Replies to Comment # 2. Repeal NAFTA, GATT and other such agreemtments. Thell the WTO to go to hell. Tell the UN to go to hell. Put high tariffs on Chinese goods. Put tariffs on all other imports too. Stop foreign aid. Kick the foreigners out of our colleges. And that would mean the End of the USSA Empire. Isolation would also eliminate the Federal Reserve and the $ as World Reserve Currency. The Top 50 000 would look like a satellite on re entry... I'm all for it....;}
#6. To: A K A Stone (#2) Repeal NAFTA, GATT and other such agreemtments. Thell the WTO to go to hell. Tell the UN to go to hell. Put high tariffs on Chinese goods. Put tariffs on all other imports too. Stop foreign aid. Kick the foreigners out of our colleges. NAFTA, GATT, the WTO, China, nor the UN had one single thing to do with the downward spiral of this manufacturer. It wasn't the union, regulation, government bureaucrats, or the lazy underclass... From the article: This entire mess was created, of course, by Cerberus mismanagement. They hired the wrong people, gave them impossible marching instructions, and have continue to play an expensive game of musical chairs at the highest levels of the company. The initial strategy of “pump and dump” didn’t work, and now Cerberus is relegated to actually operating a company. This is not their strength. But then, what is their strength?

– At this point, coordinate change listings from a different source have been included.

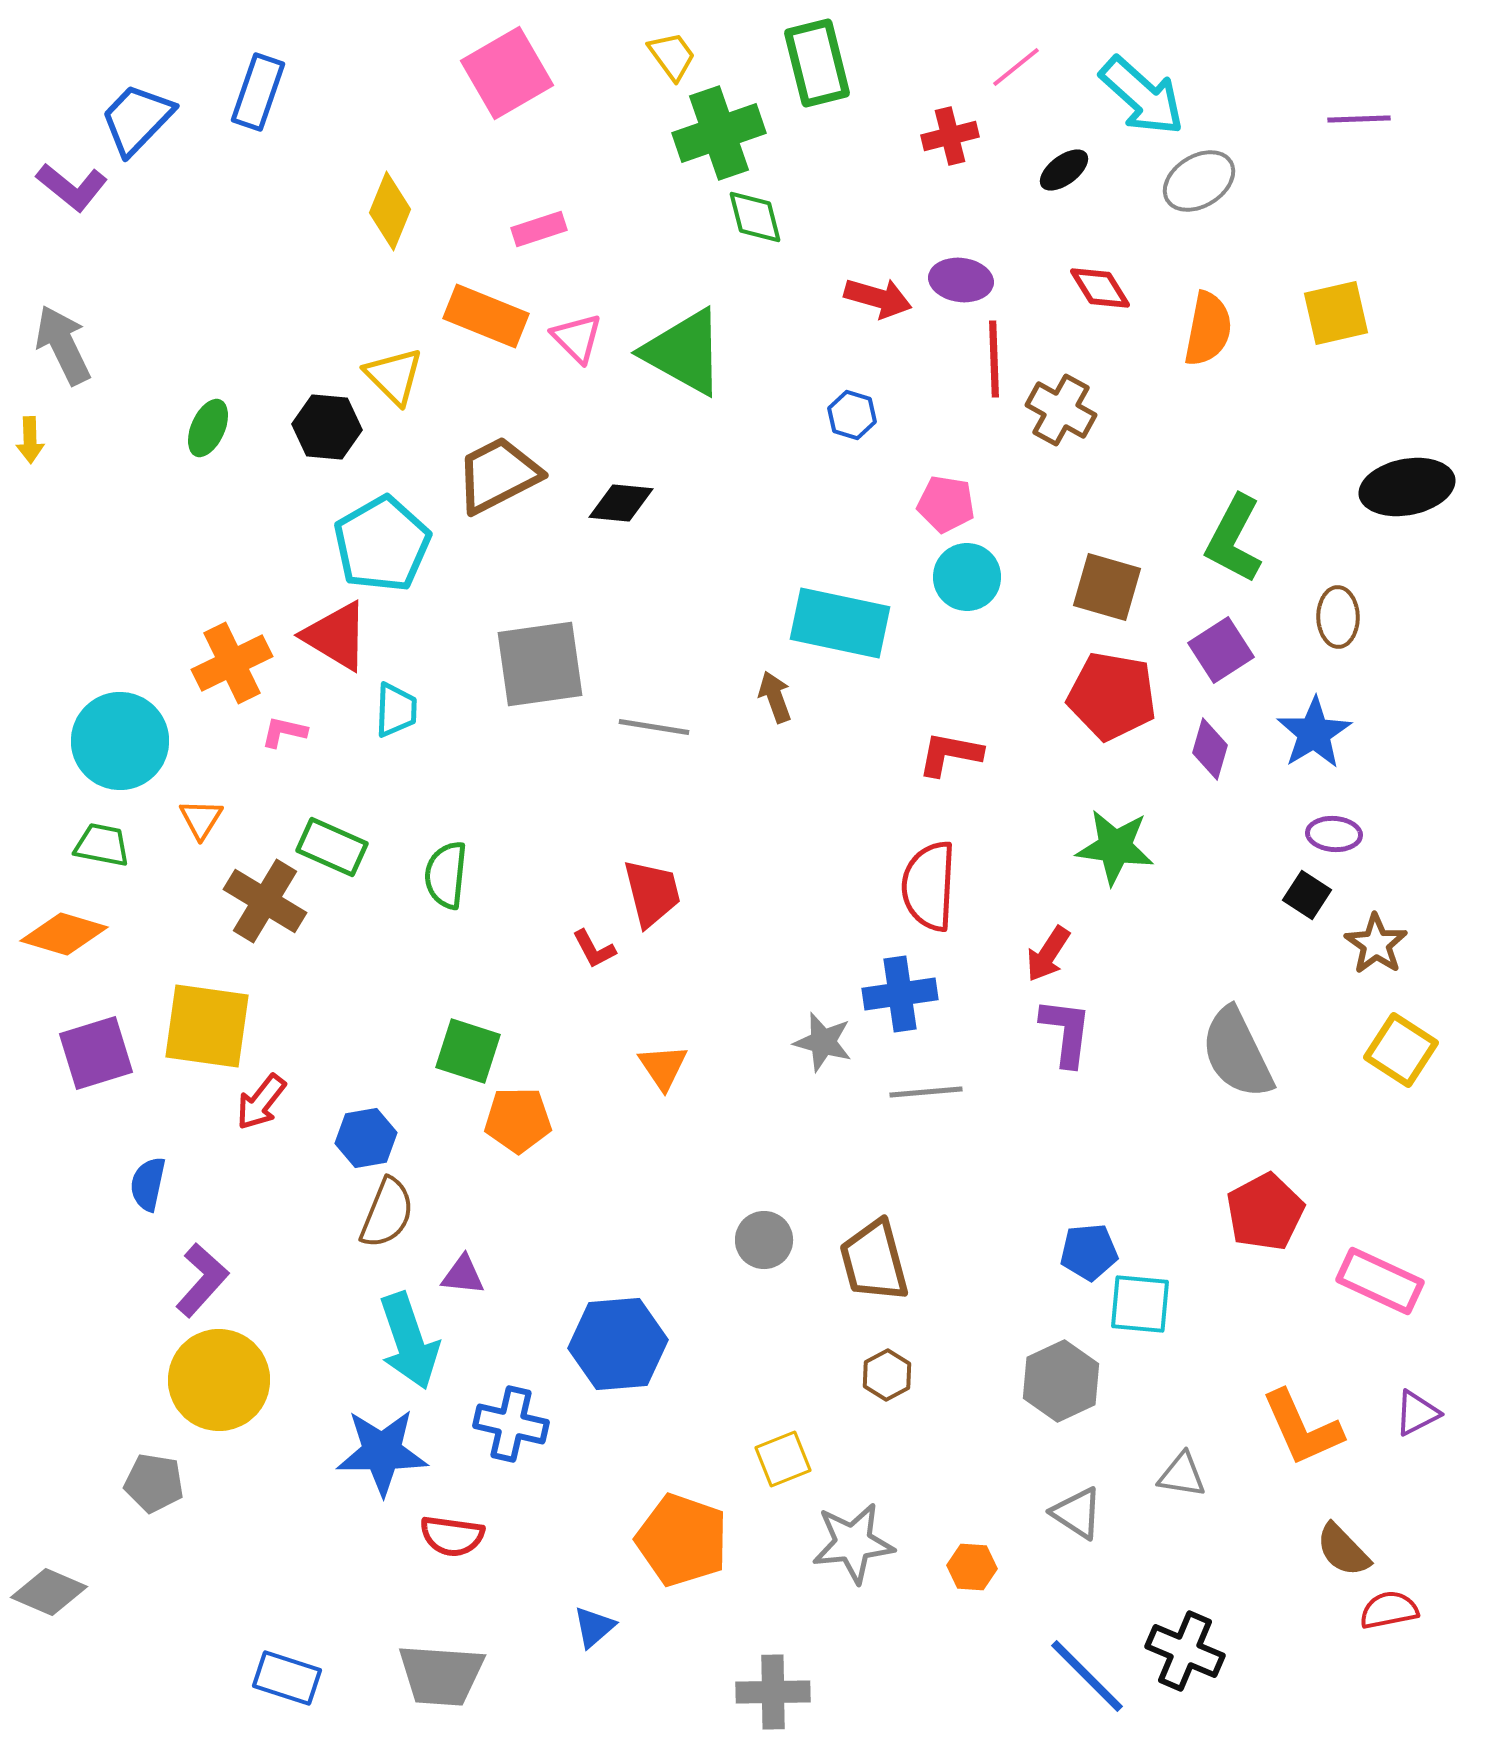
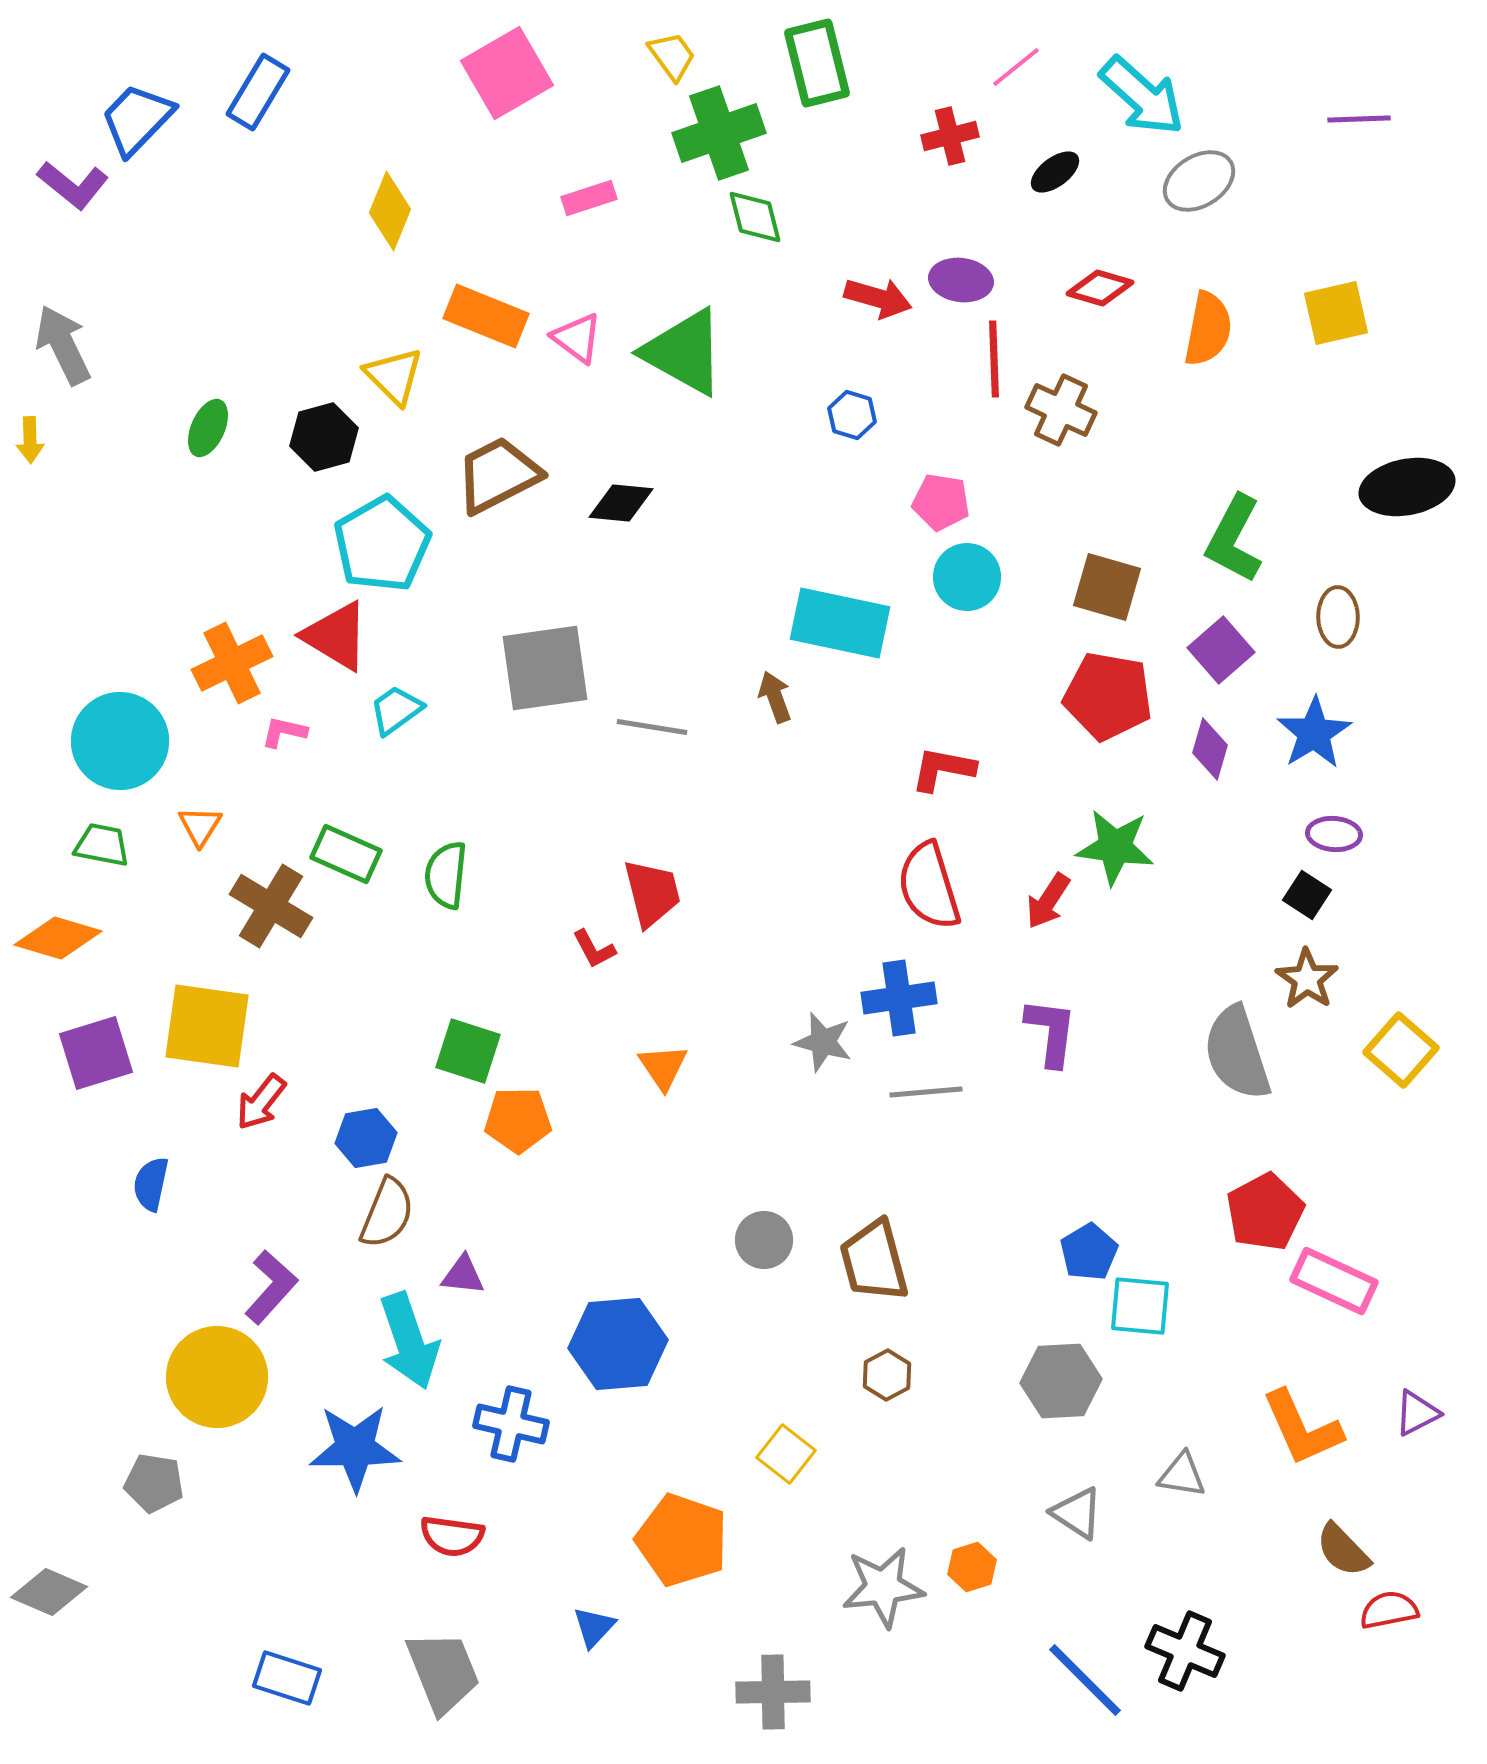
blue rectangle at (258, 92): rotated 12 degrees clockwise
black ellipse at (1064, 170): moved 9 px left, 2 px down
purple L-shape at (72, 187): moved 1 px right, 2 px up
pink rectangle at (539, 229): moved 50 px right, 31 px up
red diamond at (1100, 288): rotated 42 degrees counterclockwise
pink triangle at (577, 338): rotated 8 degrees counterclockwise
brown cross at (1061, 410): rotated 4 degrees counterclockwise
black hexagon at (327, 427): moved 3 px left, 10 px down; rotated 20 degrees counterclockwise
pink pentagon at (946, 504): moved 5 px left, 2 px up
purple square at (1221, 650): rotated 8 degrees counterclockwise
gray square at (540, 664): moved 5 px right, 4 px down
red pentagon at (1112, 696): moved 4 px left
cyan trapezoid at (396, 710): rotated 128 degrees counterclockwise
gray line at (654, 727): moved 2 px left
red L-shape at (950, 754): moved 7 px left, 15 px down
orange triangle at (201, 819): moved 1 px left, 7 px down
green rectangle at (332, 847): moved 14 px right, 7 px down
red semicircle at (929, 886): rotated 20 degrees counterclockwise
brown cross at (265, 901): moved 6 px right, 5 px down
orange diamond at (64, 934): moved 6 px left, 4 px down
brown star at (1376, 944): moved 69 px left, 35 px down
red arrow at (1048, 954): moved 53 px up
blue cross at (900, 994): moved 1 px left, 4 px down
purple L-shape at (1066, 1032): moved 15 px left
yellow square at (1401, 1050): rotated 8 degrees clockwise
gray semicircle at (1237, 1053): rotated 8 degrees clockwise
blue semicircle at (148, 1184): moved 3 px right
blue pentagon at (1089, 1252): rotated 26 degrees counterclockwise
purple L-shape at (202, 1280): moved 69 px right, 7 px down
pink rectangle at (1380, 1281): moved 46 px left
cyan square at (1140, 1304): moved 2 px down
yellow circle at (219, 1380): moved 2 px left, 3 px up
gray hexagon at (1061, 1381): rotated 22 degrees clockwise
blue star at (382, 1452): moved 27 px left, 4 px up
yellow square at (783, 1459): moved 3 px right, 5 px up; rotated 30 degrees counterclockwise
gray star at (853, 1543): moved 30 px right, 44 px down
orange hexagon at (972, 1567): rotated 21 degrees counterclockwise
blue triangle at (594, 1627): rotated 6 degrees counterclockwise
gray trapezoid at (441, 1675): moved 2 px right, 3 px up; rotated 116 degrees counterclockwise
blue line at (1087, 1676): moved 2 px left, 4 px down
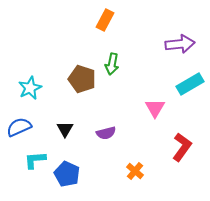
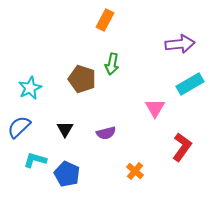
blue semicircle: rotated 20 degrees counterclockwise
cyan L-shape: rotated 20 degrees clockwise
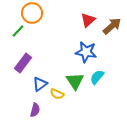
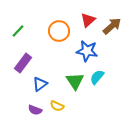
orange circle: moved 27 px right, 18 px down
blue star: moved 1 px right, 1 px up
yellow semicircle: moved 12 px down
purple semicircle: rotated 96 degrees clockwise
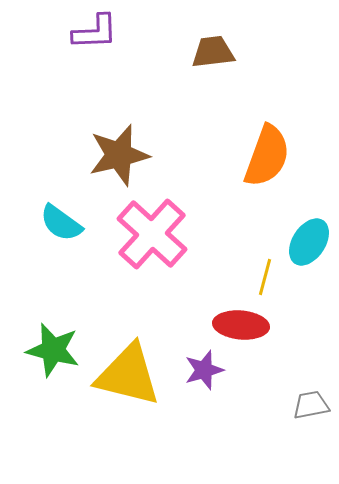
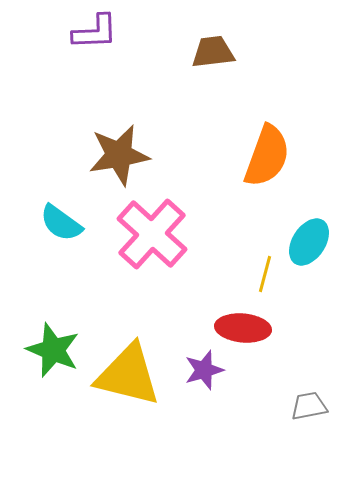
brown star: rotated 4 degrees clockwise
yellow line: moved 3 px up
red ellipse: moved 2 px right, 3 px down
green star: rotated 8 degrees clockwise
gray trapezoid: moved 2 px left, 1 px down
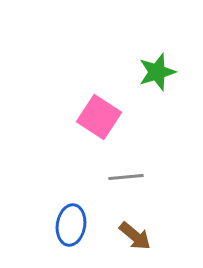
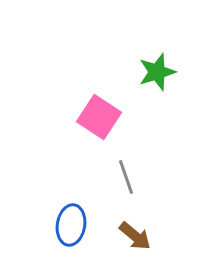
gray line: rotated 76 degrees clockwise
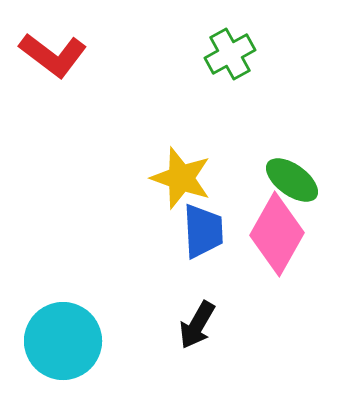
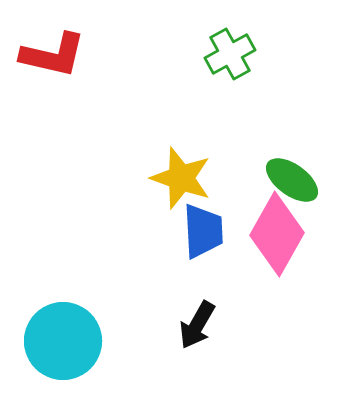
red L-shape: rotated 24 degrees counterclockwise
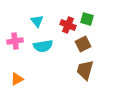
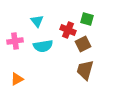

#10. To: A K A Stone (#2) (Edited) The real cause of the decline in manufacturing is government taxes and regulations. We have an 78,000 page convoluted tax code. It costs corporations over $400 billion a year just to figure out how to pay the taxes. Corporations only paid $147 billion in taxes in 2010. So, it costs corporations in America almost 3 times as much money to figure out what taxes they owe than the taxes they actually owe. The SYSTEM IS INSANE. There are more than 50 regulatory agencies in the federal government. 50. Every year, these agencies pump out thousands of pages of new regulations, on top of the old ones that have been piling up since the 1930s. There are about 170,000 pages of regulations total. Complying with Federal regulations costs businesses over $1 trillion a year. The regulatory burden on business has skyrocketed in the Obama administration, especially coming from the EPA. Obama just postponed an EPA regulation that would have effectively shut down building construction in the U.S. next year. On tap is a new regulation that will close 8% of the coal- fired electrical plants next year. No cost benefit analysis is done for any of this. And the Congress doesn't have to approve these new rules. We have a crazy stupid system. This is one of the primary reason why manufacturers are fleeing overseas. 40 or 50 years ago, there was no where to flee to. Today we live in a hyper-connected world. Over the last few decades, countries have reformed their economies, lowered their tax rates, and put their "open for business" signs out. We have slowly gone in the opposite direction. This is something that the left just isn't smart enough to understand.